The Value of Physical Activity

Physical Activity is valuable because of it’s potential to teach you life lessons on multiple levels.  For one thing, it teaches you what you can achieve when you work hard. Because fitness goals are something that can be quantifiable, you can measure your progress and see your results more easily than other goals like “I want to get better at cooking” because whether your cooking is good more subjective than whether your mile time was under 8 minutes.

The next thing it teaches you is humility because hard work does not always translate into results.  Generally people growing up with exercise experience the following:

You work an equal amount every year and as your body grows so do your skills, amplifying the effects of your work and making you think it’s because of your hard work.

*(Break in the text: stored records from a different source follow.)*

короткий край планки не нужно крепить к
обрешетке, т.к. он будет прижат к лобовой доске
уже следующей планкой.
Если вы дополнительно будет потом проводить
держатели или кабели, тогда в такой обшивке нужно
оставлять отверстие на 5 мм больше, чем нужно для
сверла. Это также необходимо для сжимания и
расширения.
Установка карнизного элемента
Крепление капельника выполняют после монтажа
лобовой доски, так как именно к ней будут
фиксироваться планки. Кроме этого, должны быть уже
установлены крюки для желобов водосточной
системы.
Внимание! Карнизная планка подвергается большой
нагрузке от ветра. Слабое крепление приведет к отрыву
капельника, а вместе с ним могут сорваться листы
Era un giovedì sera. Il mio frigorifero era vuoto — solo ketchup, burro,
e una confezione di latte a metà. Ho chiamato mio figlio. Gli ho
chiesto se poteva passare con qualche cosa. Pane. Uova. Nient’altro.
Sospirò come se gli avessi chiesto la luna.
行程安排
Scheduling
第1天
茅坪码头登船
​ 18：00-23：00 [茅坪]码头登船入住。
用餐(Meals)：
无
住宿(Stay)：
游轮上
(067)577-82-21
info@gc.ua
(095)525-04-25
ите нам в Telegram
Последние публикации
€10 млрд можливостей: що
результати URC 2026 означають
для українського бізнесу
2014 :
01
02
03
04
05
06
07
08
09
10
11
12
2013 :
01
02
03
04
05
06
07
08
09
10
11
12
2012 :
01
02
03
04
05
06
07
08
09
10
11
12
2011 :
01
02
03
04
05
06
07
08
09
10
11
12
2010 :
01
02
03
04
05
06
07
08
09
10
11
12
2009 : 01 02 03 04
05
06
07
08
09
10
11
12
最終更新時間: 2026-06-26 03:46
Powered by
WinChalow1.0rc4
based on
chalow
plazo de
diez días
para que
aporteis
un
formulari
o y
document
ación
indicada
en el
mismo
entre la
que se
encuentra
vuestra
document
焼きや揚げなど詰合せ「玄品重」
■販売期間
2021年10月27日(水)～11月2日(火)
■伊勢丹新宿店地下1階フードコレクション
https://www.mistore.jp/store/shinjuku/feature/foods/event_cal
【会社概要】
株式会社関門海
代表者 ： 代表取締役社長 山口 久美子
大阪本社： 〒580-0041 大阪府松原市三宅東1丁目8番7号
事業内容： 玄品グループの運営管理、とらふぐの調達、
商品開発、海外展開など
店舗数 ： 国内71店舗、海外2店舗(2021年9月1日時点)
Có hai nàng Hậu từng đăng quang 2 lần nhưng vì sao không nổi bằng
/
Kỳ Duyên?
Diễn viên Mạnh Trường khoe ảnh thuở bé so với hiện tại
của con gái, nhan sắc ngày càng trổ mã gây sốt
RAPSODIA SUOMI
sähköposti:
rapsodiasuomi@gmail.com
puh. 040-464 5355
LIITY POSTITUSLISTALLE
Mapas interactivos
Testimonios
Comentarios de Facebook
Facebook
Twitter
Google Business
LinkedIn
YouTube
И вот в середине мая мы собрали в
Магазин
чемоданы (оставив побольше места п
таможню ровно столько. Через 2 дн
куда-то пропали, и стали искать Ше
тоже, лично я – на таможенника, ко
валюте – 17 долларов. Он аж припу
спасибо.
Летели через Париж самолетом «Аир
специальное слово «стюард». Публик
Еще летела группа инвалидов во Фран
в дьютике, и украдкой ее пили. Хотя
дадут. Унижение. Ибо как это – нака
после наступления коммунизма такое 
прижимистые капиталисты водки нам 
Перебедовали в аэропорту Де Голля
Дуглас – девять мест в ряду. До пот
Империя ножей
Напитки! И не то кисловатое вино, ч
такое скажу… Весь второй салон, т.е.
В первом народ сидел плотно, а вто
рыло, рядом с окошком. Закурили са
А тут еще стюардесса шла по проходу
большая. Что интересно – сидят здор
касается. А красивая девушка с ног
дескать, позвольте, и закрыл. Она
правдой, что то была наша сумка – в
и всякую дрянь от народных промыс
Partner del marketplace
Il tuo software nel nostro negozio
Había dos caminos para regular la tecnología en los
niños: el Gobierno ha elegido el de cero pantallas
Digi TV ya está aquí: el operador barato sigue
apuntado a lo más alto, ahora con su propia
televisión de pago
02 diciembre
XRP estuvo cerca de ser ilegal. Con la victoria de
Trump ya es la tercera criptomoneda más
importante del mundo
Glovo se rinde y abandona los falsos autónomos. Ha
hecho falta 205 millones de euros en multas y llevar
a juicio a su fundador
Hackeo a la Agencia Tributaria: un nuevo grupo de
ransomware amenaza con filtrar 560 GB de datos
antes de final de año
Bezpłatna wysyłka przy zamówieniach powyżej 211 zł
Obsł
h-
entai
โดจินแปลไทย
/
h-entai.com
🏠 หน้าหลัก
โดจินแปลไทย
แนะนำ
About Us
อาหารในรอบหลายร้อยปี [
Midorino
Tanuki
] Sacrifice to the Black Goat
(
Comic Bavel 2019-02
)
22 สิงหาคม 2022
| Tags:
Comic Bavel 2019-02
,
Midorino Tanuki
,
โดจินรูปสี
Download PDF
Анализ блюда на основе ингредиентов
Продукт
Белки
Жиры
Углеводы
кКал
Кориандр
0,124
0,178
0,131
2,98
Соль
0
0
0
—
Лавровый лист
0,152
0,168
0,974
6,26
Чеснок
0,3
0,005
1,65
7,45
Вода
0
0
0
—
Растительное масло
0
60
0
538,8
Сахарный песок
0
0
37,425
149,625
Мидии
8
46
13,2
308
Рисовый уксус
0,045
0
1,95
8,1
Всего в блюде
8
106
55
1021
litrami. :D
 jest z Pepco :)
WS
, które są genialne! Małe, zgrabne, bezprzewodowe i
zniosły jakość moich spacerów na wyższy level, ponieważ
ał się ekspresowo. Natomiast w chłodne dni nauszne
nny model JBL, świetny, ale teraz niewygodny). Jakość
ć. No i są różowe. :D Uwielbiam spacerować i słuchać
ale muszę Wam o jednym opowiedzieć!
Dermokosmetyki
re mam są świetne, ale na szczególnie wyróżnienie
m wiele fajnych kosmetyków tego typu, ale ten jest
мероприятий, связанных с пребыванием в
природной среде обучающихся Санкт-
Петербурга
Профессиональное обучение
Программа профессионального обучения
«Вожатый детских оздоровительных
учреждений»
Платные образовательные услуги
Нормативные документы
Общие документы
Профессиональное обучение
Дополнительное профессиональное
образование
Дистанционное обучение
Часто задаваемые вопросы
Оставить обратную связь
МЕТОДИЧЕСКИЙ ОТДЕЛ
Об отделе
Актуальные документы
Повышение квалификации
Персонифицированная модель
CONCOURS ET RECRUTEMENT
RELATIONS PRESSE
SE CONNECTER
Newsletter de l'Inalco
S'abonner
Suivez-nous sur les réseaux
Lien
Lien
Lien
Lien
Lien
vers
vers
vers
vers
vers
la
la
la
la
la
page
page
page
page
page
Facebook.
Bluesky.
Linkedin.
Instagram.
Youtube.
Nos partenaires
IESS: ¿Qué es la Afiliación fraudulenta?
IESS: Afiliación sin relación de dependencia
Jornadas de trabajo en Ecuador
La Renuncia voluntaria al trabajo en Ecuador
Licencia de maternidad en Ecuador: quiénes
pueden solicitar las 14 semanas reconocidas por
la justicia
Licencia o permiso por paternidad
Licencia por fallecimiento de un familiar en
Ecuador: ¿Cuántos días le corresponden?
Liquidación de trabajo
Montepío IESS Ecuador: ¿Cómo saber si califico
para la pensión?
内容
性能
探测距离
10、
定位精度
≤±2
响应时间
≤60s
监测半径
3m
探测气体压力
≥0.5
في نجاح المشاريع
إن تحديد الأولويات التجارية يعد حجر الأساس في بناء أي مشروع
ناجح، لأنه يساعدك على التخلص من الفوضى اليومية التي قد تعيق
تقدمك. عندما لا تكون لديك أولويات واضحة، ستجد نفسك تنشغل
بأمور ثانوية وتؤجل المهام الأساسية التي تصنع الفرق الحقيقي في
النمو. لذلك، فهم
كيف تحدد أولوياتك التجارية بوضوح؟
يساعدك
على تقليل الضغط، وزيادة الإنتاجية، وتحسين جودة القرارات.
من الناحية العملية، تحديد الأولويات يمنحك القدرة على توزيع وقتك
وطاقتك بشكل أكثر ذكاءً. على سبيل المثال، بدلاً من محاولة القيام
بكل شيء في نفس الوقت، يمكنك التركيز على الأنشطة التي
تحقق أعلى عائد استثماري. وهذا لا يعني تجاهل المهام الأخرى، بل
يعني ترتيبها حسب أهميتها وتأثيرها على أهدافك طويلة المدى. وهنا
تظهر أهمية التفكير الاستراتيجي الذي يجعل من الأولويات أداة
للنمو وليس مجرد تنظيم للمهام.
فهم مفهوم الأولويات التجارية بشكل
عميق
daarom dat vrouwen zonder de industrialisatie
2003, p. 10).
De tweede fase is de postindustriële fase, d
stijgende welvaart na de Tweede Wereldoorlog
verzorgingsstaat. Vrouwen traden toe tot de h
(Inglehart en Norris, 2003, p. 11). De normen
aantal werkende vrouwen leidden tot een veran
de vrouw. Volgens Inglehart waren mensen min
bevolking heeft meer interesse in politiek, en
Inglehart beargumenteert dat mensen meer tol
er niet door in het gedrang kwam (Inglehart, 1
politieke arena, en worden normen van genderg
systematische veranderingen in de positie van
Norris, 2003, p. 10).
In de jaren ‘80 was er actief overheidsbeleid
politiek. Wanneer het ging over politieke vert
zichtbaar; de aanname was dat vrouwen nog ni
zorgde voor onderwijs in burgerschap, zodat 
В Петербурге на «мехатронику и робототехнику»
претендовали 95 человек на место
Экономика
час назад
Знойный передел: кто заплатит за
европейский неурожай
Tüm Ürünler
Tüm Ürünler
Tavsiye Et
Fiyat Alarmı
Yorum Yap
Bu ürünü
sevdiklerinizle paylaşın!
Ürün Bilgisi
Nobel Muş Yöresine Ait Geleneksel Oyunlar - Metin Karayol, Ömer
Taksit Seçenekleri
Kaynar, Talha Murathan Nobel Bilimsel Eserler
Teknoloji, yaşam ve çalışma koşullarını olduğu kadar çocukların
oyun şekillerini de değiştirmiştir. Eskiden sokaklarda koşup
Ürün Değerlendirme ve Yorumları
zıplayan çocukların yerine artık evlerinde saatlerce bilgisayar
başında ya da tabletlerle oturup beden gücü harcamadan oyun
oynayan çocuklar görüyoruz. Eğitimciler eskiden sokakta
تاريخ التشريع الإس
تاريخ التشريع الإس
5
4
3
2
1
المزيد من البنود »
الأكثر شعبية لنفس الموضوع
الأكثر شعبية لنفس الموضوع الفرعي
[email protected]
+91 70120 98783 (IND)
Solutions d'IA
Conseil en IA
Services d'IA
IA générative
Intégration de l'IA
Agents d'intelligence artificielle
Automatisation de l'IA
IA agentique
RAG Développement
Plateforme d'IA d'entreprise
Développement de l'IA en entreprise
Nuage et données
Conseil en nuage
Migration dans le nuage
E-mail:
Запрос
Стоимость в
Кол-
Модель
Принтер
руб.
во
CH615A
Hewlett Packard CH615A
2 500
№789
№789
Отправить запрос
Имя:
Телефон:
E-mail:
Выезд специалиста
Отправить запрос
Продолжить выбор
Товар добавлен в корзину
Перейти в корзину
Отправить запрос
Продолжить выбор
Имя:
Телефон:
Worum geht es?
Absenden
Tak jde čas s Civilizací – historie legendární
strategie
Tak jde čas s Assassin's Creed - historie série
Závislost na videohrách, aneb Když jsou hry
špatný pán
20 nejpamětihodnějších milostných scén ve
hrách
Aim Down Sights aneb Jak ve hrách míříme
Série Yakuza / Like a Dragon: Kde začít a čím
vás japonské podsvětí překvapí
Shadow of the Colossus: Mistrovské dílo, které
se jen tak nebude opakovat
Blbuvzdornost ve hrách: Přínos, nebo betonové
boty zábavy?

As you age you get better and better until you reach your peak age of physical fitness. Then you work the exact same amount and you stop improving.  

Then you work the exact same amount and you start getting worse and worse due to age.

As a result, you can experience being better than others simply because of your age, and you can experience being worse than others simply because of your age.  Thus you learn to appreciate what you have when you have it, and you learn that not everything is inside your control: while your ability and success are related to your hard work, they are not directly correlated.

Physical Activity also teaches you patience and long term (it’s a marathon not a sprint) thinking because no matter how much you want to build your muscles and how hard you work out at the gym today, they will only grow so fast.  And if you get impatient and overwork them then you will get injured.

Injuries teach you how to handle setbacks because in life you will meet many setbacks and how you respond to them and stay the course will largely impact your success in life.  Injuries also teach you about limitations because you are limited in some respects and understanding those limitations will help you live a better life, make better decisions, and teach you how to overcome obstacles because a limitation is an obstacle, but there are often ways around it.  Perhaps you realize your limit for exercise is 2 hours a day and any more than that then you will suffer more physical pain.  Many will get stuck at this obstacle, but others will discover: it’s because I’m not resting enough after exercise, or getting enough nutrition, sleep, etc., that I have this limit, and if I improve at resting and recovery, then I can increase my capacity for exercise to 3 hours a day or more.  As such, Physical Activity teaches you how to take care of yourself, which is the first step in knowing how to take care of others.